**WHAT NEEDS TO BE DONE:**
Pick up the forum post on replacing disallowed words in a dataframe with 'O' and keep writing it from the point where it stops.

**PASSAGE PROVIDED:**
* * * * * * *

Reputation: 77
I have a dataframe as follows but larger:
df = {"text": ["it is two degrees warmer", "it is five degrees warmer today", "it was ten degrees warmer and not cooler", "it is ten degrees cooler", "it is too frosty today", "it is a bit icy and frosty today" ]}
allowed_list= ["cooler", "warmer", "frosty", "icy"]
I would like to replace all the words except for the words in the list with 'O', while keeping it comma separated like this:
desired output:
text
0 O,O,O,O,warmer
1 O,O,O,O,warmer,O
2 O,O,O,O,warmer,O,O,cooler
3 O,O,O,O,cooler
4 O,O,O,frosty,O
5 O,O,O,O,icy,O,frosty,O,
what I have done so far is to split the sting rows to list with str.split(' ')
based on white space but not sure how to get rid of the words that are not in the list.

* * * * * * *

**DATA EXTRACT:**
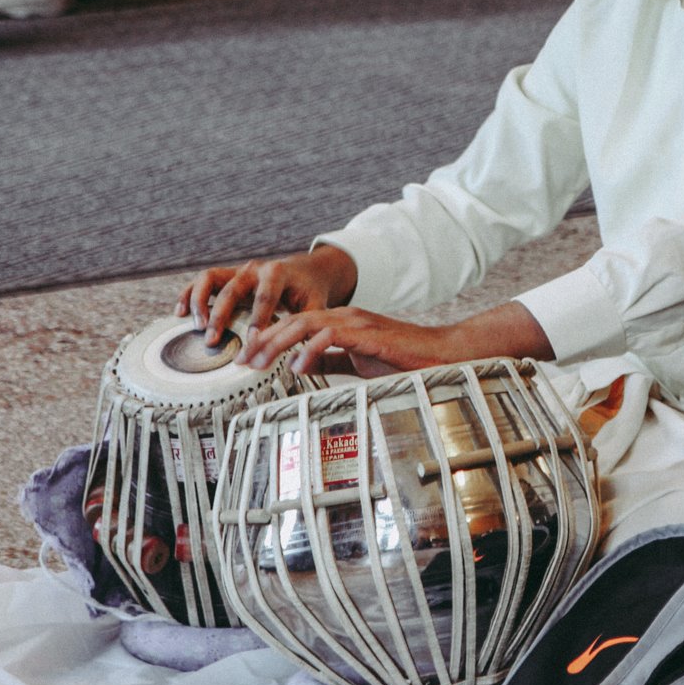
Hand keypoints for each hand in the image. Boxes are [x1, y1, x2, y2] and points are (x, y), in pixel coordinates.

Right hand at [176, 245, 358, 345]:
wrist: (304, 273)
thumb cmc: (308, 294)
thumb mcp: (315, 307)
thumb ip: (307, 328)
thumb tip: (301, 357)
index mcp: (278, 273)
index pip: (265, 297)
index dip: (257, 320)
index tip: (251, 343)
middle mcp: (254, 269)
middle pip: (232, 289)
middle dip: (221, 316)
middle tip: (213, 341)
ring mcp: (237, 270)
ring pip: (209, 278)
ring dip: (199, 302)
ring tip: (197, 327)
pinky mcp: (226, 276)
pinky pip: (201, 281)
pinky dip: (188, 295)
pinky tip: (178, 313)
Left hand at [237, 300, 553, 377]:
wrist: (443, 356)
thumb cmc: (404, 361)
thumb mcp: (358, 363)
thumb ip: (332, 361)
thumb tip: (301, 368)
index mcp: (340, 322)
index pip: (295, 324)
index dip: (269, 338)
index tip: (247, 356)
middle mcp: (345, 316)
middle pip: (293, 319)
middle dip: (263, 339)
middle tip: (240, 359)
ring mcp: (356, 322)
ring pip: (305, 323)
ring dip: (277, 341)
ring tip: (257, 360)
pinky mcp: (368, 333)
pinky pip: (331, 336)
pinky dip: (309, 349)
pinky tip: (296, 366)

* * * * * * *

**RESPONSE BOX:**
Upvotes: 0
Views: 67
Reputation: 88226
You could use a list comprehension, and join
back setting ,
as a separator. Also by building a set
from allowed_list
we'll have a faster lookup:
allowed_set= set(["cooler","warmer","frosty","icy"])
df['text'] = [','.join([w if w in allowed_set else 'O' for w in s.split()])
for s in df['text']]
print(df)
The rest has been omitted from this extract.